The second cohort (n = 76) was collected from The Cancer Genome Atlas (TCGA), the National Cancer Institute, National Institutes of Health, USA. In supplemental information to the publication by Robertson et al. anonymized patient and tumor data including results from whole exome sequencing have been made available38. This data was downloaded to calculate the difference in tumor volume between tumors with and without a BAP1 mutation. The cohort originally consists of 80 patients, but 4 were excluded since they did not have complete tumor size data. This cohort was published in 201738.

The third cohort (n = 40) was collected from the Emory Eye Center for validation of findings. The included tumors had been independently graded for the level of BAP1 expression by two authors (E.S. and H.E.G.). This cohort was published in 201817.

Immunohistochemical staining and digital image analysis

Formalin fixed and paraffin-embedded (FFPE) tumor sections had been stained with monoclonal antibodies against BAP1 with a red chromogen (1:40, Santa Cruz Biotechnology, Dallas, Texas, USA). The Leica Bond-III automated system (Leica, Wetzlar, Germany) and digitally scanned to the .ndpi file format at × 400, using the Nano Zoomer 2.0 HT scan (Hamamatsu Photonics K.K., Hamamatsu, Japan). The QuPath Bioimage analysis software (v0.2.3) run on an Apple computer (Apple Inc., Cupertino, CA), had been used for digital image analysis39. Each full tumor section was then analyzed for the number of tumor cells, number of cells with loss of BAP1 expression and retained expression, respectively, and size measurements for each individual cell (maximum and minimum caliper). Cell measurements were obtained from the 61 tumors in the first cohort and were validated in the second and third cohorts. A workflow for morphometric analysis was established using the QuPath software. The staining, scanning, digital image analysis, and cell measurement steps used for the included cohorts have been described previously10,18,19,33.

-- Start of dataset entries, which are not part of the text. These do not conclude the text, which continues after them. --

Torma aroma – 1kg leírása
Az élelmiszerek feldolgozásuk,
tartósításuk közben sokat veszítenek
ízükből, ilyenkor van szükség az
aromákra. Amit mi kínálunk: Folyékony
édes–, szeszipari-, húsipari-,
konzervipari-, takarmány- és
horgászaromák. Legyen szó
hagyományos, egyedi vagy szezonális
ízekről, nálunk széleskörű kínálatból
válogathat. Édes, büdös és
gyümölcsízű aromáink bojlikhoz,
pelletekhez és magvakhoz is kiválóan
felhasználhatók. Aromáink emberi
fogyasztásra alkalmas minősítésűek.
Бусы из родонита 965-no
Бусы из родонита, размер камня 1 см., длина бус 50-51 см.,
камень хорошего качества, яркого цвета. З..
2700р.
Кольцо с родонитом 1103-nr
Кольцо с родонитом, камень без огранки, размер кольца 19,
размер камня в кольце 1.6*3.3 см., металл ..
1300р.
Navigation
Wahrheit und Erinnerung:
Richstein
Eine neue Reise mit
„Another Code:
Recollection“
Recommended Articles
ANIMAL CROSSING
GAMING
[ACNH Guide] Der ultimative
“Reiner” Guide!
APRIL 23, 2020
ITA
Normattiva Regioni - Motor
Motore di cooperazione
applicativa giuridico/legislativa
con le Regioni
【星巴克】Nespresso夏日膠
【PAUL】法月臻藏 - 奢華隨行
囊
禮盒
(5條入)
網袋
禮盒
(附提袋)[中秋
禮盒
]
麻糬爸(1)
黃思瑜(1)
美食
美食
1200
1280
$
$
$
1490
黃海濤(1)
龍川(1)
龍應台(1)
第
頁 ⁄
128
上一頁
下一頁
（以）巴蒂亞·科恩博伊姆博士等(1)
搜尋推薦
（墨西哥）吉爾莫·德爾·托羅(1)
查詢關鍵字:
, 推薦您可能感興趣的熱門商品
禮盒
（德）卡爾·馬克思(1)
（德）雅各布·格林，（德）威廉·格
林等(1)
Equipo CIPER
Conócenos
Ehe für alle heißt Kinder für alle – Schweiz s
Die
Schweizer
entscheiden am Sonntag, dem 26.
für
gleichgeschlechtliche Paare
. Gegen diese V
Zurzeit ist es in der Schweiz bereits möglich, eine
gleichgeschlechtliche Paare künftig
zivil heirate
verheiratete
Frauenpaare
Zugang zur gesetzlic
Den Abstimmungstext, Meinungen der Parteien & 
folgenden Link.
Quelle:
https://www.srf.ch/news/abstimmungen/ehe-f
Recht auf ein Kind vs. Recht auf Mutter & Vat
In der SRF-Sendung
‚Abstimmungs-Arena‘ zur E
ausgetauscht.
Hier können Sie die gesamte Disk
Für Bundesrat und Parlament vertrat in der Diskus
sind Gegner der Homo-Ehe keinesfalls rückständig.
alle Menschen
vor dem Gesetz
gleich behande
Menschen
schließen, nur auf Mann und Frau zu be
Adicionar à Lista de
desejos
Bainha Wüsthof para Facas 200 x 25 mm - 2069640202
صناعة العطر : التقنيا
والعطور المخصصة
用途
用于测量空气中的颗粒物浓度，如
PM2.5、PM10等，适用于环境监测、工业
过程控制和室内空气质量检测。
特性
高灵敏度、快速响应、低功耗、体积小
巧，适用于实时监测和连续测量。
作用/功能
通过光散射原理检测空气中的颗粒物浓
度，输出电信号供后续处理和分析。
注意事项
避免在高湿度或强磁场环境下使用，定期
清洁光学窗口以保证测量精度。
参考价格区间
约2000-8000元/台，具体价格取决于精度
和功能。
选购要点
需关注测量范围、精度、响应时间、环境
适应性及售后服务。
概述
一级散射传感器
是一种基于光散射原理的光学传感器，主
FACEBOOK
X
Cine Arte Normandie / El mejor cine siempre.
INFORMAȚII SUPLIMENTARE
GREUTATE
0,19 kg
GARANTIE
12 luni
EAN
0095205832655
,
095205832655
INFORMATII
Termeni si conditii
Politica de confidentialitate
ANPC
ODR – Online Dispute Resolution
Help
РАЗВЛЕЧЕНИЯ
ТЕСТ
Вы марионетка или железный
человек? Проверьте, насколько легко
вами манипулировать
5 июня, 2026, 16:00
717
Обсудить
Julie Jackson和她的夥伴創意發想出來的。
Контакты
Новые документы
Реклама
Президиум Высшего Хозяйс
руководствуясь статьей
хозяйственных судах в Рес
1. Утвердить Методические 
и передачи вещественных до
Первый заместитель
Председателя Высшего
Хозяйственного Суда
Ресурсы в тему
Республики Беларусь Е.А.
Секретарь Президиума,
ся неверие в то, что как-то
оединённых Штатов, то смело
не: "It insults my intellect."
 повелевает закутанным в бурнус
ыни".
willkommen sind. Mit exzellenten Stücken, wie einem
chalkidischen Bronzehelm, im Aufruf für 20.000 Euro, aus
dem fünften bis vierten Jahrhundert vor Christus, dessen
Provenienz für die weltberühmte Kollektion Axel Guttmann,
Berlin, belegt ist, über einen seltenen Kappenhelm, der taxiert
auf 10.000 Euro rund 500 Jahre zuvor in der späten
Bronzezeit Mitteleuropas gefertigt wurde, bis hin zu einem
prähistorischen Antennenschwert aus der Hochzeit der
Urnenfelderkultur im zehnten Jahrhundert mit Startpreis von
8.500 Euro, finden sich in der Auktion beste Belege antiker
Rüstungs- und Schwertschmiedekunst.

Estimation of tumor and cell volume

The volume of tumors was estimated assuming a semi ellipsoid shape12,16:

$$ {\text{Volume of tumor}} = \frac{{\uppi }}{6} \times t \times lbd^{2} $$

where t is the tumor thickness and lbd is the largest basal diameter.

In calculations of the volume of tumor cells we assumed a prolate ellipsoid shape:

$$ {\text{Volume of cell}} = \frac{4}{3} \times {\uppi } \times ab^{2} $$

where a and b are the long and short calipers of the cell, respectively.

The number of cell doublings required to reach the number of cells in a tumor (x) was calculated as:

$$ 2^{x} { } = {\text{ number of tumor cells}} $$

Model computation and statistical analysis

Differences with a p < 0.05 were considered significant, all p values being two-sided. Continuous variables including cell and tumor sizes did not deviate significantly from normal distribution, when evaluated by the Shapiro–Wilk test (p = 0.64). We therefore used the Student’s T-test for comparison of these variables. The ANOVA F-test and coefficient of determination (R2) was used to optimize the computational model and goodness of fit of S, compound, logistic, growth, exponential, linear, logarithmic, inverse, quadratic and cubic curves of the proportion of BAP1 mutated cells as a function of tumor size. Under the assumption that the cells are ellipsoid in shape, the volume formula for a rotating ellipsoid was used to calculate cell volumes. We used binary logistic regression without x-centering of the tumor volume variable to predict the probability of a BAP1 mutation as a function of the tumor volume. X-centering was defined as inclusion of the constant in the regression model. The range of doubling times of a given tumor was assumed to be 154–511 days12,13. Follow-up was defined as the time in months from uveal melanoma diagnosis to the last occasion metastasis-free patients were known to be alive. All statistical analyses were performed using IBM statistics version 26 (Armonk, NY, USA).